DATA UNDER STUDY

>>>

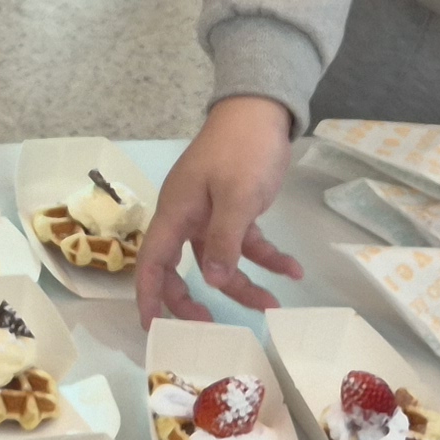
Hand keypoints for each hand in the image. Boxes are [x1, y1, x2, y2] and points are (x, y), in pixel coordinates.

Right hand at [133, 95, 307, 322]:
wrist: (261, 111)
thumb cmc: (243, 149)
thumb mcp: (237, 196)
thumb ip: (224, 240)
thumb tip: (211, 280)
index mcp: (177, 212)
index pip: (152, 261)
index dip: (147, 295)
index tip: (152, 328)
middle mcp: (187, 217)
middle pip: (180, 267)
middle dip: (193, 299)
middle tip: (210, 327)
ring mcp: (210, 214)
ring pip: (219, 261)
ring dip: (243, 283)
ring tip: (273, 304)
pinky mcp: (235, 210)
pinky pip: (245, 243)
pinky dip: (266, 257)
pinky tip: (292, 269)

<<<
>>>

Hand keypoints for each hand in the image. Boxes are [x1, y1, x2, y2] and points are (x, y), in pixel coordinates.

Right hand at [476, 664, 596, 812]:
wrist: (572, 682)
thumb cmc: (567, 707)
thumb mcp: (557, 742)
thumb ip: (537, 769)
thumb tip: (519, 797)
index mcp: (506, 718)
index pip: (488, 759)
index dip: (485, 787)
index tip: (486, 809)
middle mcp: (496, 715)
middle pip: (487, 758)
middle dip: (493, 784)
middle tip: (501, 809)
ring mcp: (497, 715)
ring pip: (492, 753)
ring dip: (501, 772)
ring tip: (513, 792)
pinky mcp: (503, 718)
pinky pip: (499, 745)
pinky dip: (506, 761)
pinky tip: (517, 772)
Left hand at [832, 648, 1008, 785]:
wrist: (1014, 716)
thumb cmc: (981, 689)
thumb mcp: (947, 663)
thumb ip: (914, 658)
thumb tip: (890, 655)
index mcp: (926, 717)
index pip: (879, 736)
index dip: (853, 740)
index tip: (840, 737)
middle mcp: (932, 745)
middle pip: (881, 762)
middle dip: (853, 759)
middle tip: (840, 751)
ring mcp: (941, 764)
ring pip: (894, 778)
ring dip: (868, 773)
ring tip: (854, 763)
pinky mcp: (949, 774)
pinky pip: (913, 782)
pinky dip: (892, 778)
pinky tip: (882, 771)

<<<
>>>

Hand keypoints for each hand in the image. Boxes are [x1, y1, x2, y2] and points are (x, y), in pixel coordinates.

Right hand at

<<<

EXERCISE GOAL
Take the lines above from the one containing "index pip: (879, 736)" to the one containing "pinky tip: (882, 771)" and retype them exactly, both ends included, with nothing added.

TASK SOLUTION
index pip: (879, 736)
index dip: (853, 740)
index tip: (840, 737)
middle mcp: (932, 745)
middle pip: (881, 762)
middle dip: (853, 759)
middle tip: (840, 751)
ring mcp: (941, 764)
ring pip: (894, 778)
ring dip: (868, 773)
ring tip: (854, 763)
pinky mcp: (949, 774)
pinky pip: (913, 782)
pinky dip: (892, 778)
pinky tip: (882, 771)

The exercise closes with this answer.